* **TASK TO COMPLETE**
Filter the entries and keep only the lines where the string "worn" appears.

* **SUPPLIED DATA**

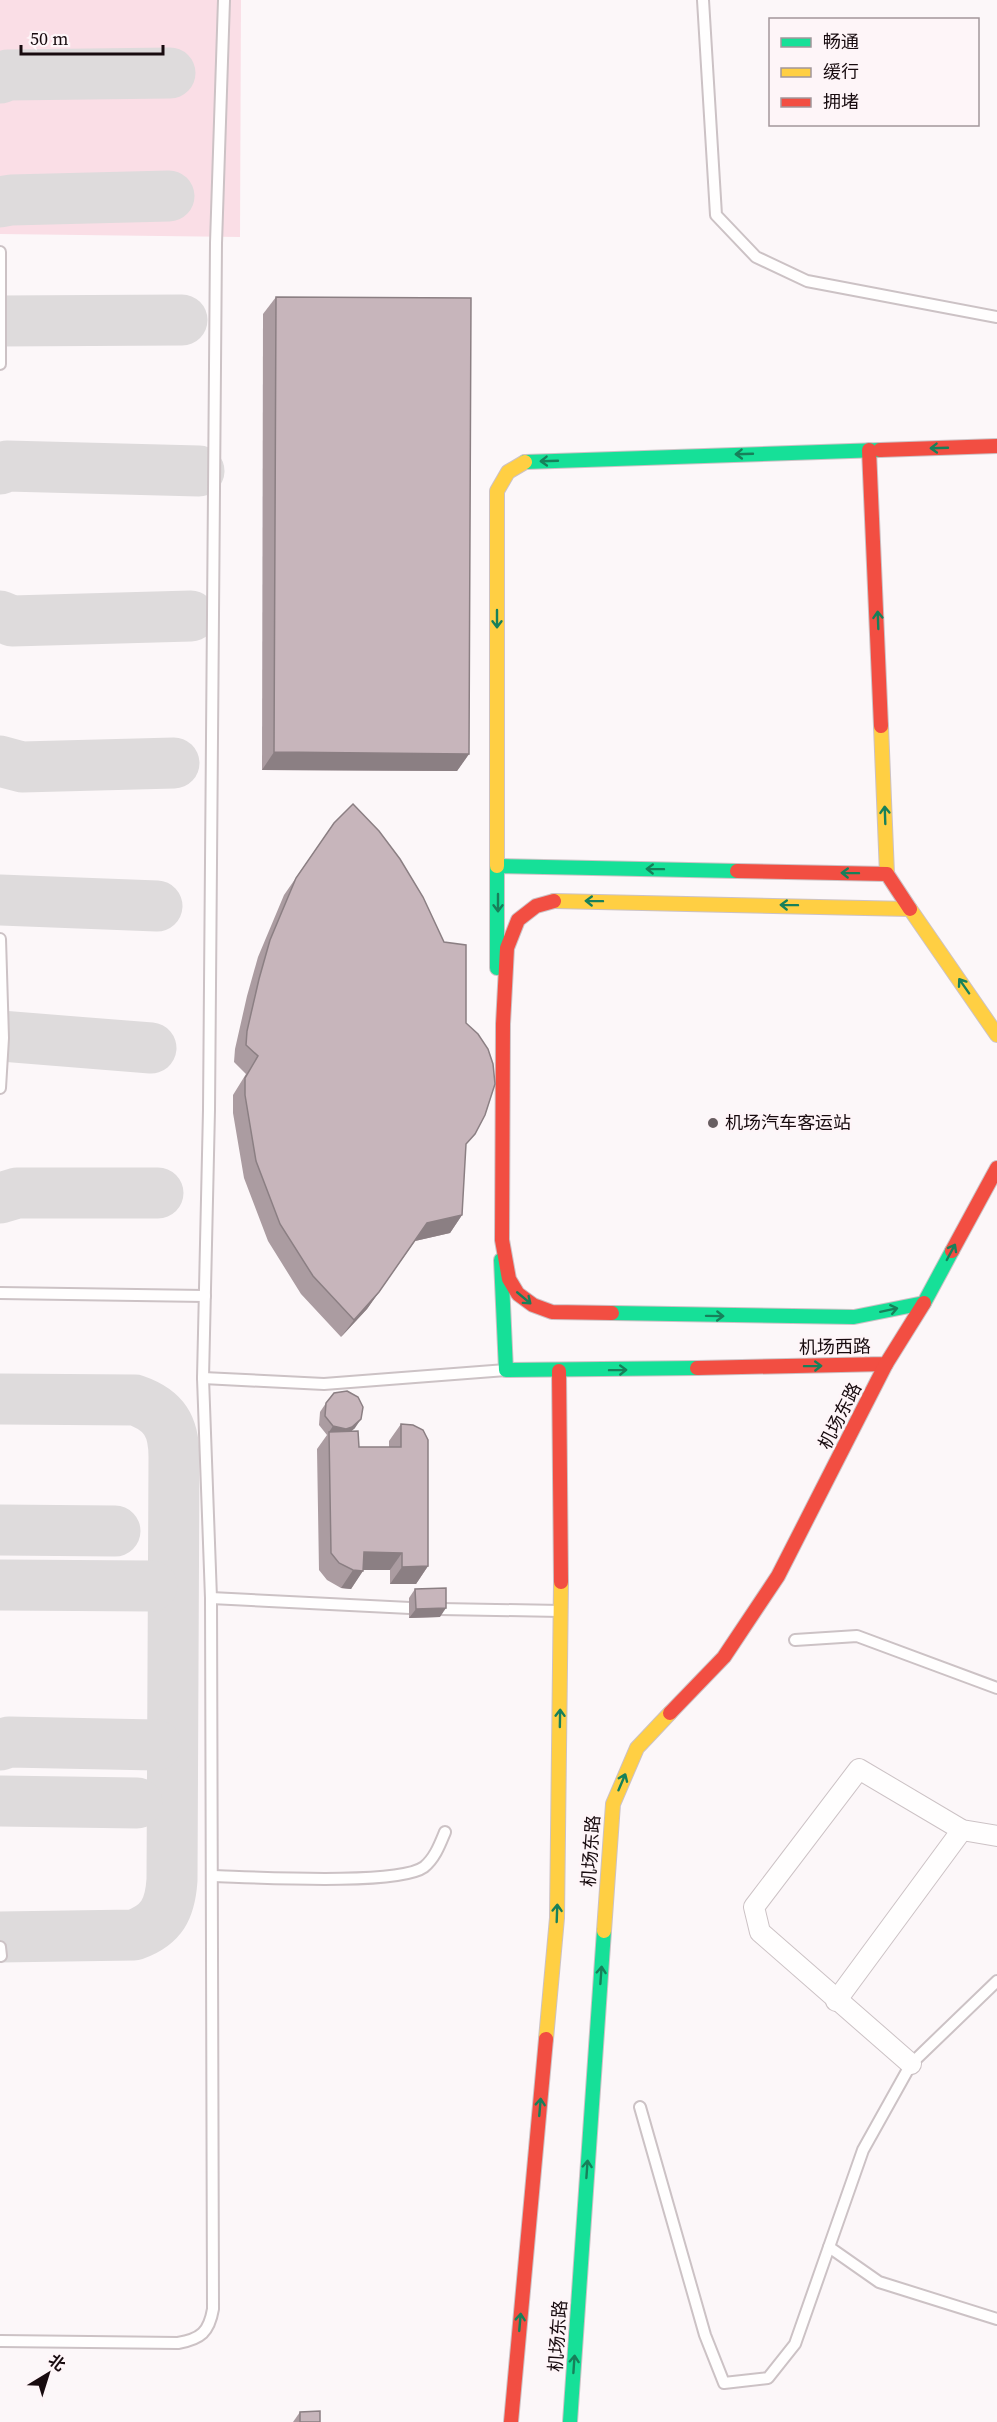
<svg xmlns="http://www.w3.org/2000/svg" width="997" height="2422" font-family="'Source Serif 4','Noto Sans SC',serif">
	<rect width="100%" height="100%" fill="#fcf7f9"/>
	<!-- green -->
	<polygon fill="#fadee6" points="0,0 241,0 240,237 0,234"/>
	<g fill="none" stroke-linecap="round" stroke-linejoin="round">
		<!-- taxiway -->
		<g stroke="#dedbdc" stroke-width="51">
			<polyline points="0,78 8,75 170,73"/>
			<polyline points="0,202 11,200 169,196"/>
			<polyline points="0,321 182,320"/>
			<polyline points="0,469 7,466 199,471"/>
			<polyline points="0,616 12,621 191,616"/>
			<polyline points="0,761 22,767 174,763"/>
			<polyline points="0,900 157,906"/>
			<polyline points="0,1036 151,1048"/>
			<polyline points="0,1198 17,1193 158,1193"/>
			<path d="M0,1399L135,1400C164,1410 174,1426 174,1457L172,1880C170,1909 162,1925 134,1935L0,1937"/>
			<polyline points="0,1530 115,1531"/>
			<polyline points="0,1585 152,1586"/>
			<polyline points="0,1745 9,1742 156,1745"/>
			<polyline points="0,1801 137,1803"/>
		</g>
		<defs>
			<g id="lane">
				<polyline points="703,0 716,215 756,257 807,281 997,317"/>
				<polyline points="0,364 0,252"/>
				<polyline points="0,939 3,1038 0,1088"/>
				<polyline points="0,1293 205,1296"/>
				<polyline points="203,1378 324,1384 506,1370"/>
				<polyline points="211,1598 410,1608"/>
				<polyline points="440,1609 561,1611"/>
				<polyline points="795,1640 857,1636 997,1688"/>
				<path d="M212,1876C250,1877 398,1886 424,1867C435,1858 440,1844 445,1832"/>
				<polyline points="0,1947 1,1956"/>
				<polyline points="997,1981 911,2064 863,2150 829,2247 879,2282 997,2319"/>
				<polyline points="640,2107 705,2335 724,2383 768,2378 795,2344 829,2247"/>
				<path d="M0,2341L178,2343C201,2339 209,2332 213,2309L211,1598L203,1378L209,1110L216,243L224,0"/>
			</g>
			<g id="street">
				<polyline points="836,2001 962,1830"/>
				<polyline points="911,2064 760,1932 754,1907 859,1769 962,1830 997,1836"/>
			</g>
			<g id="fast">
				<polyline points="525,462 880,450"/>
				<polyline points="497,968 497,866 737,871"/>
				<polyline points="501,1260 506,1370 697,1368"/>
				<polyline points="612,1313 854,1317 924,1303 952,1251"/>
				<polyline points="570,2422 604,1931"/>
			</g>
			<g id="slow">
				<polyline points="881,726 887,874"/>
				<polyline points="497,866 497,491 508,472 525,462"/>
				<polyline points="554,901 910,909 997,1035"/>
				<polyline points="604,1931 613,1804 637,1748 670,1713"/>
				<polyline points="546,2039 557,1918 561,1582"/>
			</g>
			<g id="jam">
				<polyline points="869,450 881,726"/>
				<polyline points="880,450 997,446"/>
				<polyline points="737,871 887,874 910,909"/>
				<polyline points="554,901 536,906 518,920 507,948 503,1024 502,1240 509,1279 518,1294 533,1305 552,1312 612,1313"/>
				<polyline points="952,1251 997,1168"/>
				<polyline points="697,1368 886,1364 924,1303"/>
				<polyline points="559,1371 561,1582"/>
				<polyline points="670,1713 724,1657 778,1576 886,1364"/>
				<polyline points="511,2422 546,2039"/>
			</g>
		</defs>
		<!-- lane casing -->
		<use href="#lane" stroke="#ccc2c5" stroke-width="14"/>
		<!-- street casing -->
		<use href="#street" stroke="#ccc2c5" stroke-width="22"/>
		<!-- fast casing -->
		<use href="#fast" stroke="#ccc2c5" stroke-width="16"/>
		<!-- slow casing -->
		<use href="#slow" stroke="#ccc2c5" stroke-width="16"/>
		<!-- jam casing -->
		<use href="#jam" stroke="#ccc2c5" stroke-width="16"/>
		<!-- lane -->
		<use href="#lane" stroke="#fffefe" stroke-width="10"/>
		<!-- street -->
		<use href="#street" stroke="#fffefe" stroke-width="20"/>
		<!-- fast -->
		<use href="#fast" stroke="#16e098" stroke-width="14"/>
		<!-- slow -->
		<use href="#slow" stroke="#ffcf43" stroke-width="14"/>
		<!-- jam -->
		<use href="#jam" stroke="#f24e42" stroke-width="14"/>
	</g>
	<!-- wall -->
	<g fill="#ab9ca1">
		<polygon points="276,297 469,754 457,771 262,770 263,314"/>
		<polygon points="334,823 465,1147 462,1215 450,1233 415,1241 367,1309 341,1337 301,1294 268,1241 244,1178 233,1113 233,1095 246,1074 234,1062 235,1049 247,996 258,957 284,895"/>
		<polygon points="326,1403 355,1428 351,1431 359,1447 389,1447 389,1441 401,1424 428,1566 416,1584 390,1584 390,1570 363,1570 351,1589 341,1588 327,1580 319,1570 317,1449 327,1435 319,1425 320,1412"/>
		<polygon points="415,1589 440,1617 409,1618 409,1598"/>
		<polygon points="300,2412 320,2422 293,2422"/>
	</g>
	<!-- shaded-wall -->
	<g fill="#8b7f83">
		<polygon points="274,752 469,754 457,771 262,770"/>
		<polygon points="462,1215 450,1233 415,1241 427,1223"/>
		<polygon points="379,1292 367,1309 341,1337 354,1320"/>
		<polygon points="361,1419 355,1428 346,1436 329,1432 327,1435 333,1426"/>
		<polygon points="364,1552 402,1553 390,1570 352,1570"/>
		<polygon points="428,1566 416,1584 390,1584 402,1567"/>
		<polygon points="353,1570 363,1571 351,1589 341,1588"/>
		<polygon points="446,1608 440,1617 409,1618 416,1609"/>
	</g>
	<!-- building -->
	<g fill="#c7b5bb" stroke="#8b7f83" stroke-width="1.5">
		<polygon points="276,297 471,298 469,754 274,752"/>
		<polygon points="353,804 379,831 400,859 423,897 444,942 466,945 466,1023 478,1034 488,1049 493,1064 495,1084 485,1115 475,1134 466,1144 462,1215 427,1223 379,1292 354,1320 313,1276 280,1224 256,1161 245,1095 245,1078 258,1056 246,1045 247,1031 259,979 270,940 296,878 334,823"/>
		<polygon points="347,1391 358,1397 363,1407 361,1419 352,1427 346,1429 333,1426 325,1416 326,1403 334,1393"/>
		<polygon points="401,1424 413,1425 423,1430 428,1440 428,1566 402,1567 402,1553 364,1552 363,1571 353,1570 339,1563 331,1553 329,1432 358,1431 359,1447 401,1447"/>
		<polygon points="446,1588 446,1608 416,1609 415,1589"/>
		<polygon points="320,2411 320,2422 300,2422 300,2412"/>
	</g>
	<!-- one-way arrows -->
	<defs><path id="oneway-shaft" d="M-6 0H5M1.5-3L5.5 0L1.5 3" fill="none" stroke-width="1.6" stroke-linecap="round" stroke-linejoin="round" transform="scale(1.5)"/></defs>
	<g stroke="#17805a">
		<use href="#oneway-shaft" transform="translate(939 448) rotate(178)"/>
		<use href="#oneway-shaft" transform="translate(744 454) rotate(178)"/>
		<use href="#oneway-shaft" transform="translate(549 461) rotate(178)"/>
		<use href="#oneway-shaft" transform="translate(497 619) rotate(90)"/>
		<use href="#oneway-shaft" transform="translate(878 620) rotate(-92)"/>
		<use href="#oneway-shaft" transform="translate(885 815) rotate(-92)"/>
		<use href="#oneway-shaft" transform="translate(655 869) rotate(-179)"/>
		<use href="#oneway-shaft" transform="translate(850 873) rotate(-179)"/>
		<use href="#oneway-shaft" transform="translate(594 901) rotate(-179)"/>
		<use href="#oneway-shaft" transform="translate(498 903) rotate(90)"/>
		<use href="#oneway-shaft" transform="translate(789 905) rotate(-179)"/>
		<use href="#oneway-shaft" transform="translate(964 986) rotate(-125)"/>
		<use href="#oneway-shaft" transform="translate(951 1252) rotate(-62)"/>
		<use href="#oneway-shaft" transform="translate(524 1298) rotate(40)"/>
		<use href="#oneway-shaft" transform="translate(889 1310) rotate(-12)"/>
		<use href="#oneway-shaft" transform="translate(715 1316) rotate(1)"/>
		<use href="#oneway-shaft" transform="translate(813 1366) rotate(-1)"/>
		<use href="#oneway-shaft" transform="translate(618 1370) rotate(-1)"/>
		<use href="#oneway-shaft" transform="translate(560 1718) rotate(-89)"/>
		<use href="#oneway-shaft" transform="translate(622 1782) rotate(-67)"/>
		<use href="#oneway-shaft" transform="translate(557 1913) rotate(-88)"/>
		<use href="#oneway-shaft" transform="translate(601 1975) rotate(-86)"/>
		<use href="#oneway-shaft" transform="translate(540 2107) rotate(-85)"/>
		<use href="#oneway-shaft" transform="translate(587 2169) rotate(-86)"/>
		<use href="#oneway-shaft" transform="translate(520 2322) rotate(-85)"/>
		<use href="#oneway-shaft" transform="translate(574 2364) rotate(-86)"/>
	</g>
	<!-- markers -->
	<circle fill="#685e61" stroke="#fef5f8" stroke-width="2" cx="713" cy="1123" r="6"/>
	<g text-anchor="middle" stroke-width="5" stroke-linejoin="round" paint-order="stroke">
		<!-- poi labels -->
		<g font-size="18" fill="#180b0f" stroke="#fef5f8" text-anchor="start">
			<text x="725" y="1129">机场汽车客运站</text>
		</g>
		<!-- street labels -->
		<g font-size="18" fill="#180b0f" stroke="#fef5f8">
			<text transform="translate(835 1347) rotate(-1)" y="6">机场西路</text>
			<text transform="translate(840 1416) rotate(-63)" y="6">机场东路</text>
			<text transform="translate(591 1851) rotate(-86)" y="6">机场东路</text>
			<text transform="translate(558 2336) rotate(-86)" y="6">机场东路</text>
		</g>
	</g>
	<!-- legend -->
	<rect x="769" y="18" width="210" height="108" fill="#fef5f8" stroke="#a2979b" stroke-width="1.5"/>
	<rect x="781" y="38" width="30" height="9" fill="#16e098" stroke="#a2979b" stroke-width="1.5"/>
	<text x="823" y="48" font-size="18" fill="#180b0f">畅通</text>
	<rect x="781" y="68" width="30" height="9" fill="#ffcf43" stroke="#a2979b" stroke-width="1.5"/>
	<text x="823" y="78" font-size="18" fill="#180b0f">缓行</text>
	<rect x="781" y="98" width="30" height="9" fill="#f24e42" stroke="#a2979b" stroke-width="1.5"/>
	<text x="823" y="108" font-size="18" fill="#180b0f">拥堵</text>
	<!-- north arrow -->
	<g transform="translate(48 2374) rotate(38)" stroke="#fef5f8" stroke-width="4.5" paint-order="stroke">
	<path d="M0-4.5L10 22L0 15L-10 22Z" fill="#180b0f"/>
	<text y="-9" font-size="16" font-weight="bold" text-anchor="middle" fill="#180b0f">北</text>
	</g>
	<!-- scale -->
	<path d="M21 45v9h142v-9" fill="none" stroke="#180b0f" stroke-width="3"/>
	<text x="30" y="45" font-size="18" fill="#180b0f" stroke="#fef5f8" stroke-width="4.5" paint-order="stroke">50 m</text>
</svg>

---

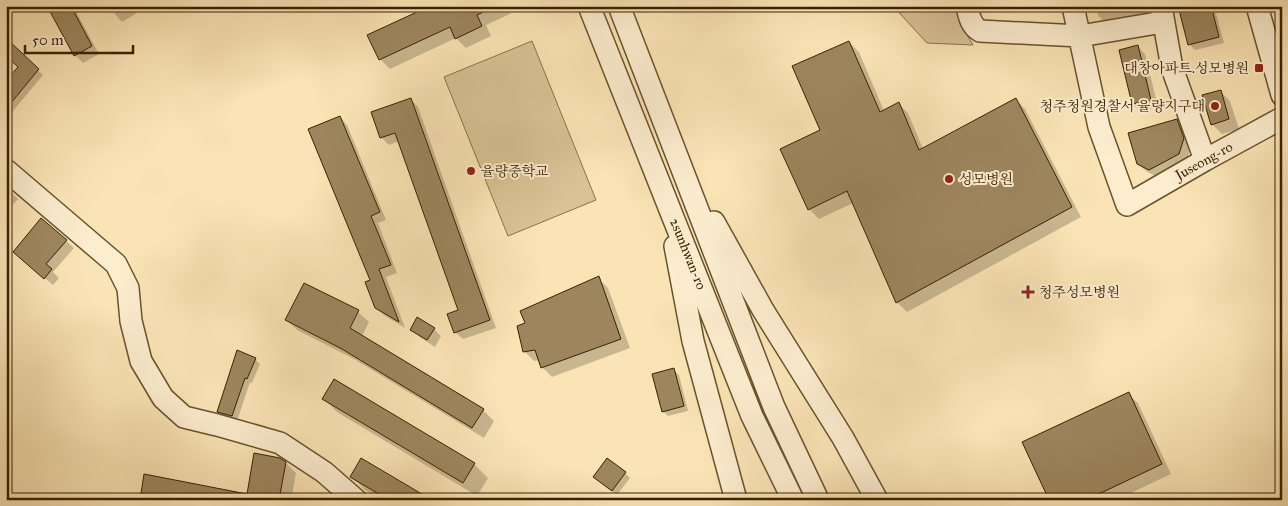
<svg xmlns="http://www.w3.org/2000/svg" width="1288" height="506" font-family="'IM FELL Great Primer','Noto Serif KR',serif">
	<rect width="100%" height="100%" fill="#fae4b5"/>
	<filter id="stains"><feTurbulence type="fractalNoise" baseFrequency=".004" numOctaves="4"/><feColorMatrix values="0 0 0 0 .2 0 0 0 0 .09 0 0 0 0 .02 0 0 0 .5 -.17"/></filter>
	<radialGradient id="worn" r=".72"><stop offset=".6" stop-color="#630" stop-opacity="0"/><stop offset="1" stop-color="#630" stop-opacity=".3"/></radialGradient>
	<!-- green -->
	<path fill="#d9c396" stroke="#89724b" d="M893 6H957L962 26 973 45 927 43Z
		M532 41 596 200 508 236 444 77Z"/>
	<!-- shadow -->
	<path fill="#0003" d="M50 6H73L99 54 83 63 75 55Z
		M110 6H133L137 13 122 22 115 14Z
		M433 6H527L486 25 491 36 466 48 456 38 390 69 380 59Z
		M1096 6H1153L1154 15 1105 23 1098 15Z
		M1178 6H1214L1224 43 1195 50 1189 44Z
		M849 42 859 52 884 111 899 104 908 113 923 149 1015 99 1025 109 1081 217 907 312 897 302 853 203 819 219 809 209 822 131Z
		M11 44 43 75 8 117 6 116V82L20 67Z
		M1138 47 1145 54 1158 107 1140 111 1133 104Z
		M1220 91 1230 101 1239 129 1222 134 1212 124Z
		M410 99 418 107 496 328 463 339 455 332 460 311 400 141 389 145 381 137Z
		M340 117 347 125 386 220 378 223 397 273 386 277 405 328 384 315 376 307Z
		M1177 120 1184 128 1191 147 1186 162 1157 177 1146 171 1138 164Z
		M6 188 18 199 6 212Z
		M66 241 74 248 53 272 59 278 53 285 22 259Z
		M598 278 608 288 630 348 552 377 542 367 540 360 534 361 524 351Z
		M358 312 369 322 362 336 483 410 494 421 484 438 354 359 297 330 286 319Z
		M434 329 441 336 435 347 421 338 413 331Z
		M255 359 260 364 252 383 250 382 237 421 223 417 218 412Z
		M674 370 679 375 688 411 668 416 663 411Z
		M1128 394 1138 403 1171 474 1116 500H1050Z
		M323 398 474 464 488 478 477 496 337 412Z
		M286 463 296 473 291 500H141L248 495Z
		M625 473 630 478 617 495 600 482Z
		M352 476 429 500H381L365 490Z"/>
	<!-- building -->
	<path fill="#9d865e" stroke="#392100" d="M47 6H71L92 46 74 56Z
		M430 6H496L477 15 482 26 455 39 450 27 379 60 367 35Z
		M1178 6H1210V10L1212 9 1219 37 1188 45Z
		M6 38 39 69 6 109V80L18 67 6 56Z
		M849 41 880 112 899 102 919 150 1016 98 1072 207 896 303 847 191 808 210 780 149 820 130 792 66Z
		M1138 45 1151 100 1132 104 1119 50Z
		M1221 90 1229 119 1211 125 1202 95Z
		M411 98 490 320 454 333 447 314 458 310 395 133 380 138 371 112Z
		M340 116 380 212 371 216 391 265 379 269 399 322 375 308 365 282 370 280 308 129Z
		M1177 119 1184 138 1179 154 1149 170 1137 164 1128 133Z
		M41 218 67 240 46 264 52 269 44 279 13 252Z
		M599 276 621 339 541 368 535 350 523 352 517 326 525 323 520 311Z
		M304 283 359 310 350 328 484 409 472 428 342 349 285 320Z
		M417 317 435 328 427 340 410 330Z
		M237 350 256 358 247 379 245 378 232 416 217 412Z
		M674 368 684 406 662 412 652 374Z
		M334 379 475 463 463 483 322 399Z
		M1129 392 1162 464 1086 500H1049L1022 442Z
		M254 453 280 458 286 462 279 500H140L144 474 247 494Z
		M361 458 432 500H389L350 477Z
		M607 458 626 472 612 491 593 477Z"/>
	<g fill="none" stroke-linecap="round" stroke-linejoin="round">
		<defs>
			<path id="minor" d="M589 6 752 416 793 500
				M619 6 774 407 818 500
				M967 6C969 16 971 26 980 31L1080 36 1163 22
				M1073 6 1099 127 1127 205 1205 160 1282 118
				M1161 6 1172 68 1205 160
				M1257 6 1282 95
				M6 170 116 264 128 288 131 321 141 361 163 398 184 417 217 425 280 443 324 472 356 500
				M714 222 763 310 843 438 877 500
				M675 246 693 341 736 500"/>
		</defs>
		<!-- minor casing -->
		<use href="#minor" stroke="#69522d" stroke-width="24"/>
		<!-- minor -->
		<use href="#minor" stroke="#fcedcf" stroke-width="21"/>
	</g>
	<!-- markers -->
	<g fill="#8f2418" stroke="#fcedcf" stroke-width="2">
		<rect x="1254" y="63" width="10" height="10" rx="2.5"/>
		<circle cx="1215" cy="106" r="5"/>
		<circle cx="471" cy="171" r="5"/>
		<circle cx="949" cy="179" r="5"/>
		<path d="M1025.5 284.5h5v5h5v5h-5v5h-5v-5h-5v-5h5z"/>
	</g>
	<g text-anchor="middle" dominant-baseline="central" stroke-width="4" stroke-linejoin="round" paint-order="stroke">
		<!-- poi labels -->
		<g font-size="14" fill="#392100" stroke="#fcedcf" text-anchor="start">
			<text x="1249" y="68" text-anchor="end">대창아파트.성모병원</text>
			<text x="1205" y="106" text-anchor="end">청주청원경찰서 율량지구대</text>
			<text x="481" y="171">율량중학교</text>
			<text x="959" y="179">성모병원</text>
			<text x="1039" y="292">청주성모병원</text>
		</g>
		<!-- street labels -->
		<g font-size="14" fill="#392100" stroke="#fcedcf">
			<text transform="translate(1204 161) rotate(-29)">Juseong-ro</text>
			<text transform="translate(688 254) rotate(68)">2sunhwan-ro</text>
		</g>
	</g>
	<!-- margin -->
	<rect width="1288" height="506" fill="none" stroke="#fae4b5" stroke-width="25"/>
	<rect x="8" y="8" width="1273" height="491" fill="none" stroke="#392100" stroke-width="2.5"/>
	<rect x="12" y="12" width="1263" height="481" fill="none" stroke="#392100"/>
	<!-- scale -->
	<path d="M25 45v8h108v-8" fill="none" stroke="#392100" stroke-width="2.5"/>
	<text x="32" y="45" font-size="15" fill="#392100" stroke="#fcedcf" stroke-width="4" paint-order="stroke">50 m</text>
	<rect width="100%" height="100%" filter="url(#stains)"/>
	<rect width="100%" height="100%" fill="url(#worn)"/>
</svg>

* **ANSWER SECTION**
	<radialGradient id="worn" r=".72"><stop offset=".6" stop-color="#630" stop-opacity="0"/><stop offset="1" stop-color="#630" stop-opacity=".3"/></radialGradient>
	<rect width="100%" height="100%" fill="url(#worn)"/>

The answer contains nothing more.